Collection entries:
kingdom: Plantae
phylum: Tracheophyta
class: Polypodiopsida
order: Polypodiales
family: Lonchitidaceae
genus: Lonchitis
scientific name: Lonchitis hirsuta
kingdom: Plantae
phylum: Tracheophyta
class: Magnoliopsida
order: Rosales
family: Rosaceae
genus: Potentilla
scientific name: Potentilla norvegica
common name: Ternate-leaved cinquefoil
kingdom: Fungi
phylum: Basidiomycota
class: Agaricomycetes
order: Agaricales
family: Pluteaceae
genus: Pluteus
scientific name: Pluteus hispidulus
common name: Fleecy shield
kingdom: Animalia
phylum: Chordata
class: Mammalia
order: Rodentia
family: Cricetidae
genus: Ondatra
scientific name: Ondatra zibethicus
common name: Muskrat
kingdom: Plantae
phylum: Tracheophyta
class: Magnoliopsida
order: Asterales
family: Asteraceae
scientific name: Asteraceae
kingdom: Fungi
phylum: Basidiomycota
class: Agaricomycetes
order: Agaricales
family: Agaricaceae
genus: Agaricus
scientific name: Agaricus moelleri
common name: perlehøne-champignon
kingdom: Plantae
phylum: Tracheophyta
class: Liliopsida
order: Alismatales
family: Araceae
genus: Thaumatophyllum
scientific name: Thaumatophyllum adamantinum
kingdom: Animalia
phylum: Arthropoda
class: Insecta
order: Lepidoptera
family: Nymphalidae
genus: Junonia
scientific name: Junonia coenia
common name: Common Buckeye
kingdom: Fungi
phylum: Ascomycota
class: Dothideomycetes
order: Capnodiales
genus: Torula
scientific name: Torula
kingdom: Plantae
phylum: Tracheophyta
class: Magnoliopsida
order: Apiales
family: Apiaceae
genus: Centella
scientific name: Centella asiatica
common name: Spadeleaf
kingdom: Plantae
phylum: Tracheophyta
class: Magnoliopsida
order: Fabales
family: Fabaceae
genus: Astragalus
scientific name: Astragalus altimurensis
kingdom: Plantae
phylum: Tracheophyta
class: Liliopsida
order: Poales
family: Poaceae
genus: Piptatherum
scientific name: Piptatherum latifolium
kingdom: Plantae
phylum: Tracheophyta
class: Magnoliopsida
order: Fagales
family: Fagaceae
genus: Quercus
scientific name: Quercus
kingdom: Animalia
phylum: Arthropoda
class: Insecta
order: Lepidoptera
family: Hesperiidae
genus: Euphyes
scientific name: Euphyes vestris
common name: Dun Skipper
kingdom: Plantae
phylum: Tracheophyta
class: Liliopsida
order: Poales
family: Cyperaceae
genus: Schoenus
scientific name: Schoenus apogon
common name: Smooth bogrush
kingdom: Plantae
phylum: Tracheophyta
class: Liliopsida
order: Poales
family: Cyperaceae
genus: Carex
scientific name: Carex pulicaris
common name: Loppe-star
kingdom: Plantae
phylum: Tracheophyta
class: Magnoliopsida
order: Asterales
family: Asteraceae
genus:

- Your instructions -
Please copy the rows above word for word, starting at the line that contains "common name: Muskrat" and ending at the line that contains "genus: Agaricus", with both of those lines included.

- The response -
common name: Muskrat
kingdom: Plantae
phylum: Tracheophyta
class: Magnoliopsida
order: Asterales
family: Asteraceae
scientific name: Asteraceae
kingdom: Fungi
phylum: Basidiomycota
class: Agaricomycetes
order: Agaricales
family: Agaricaceae
genus: Agaricus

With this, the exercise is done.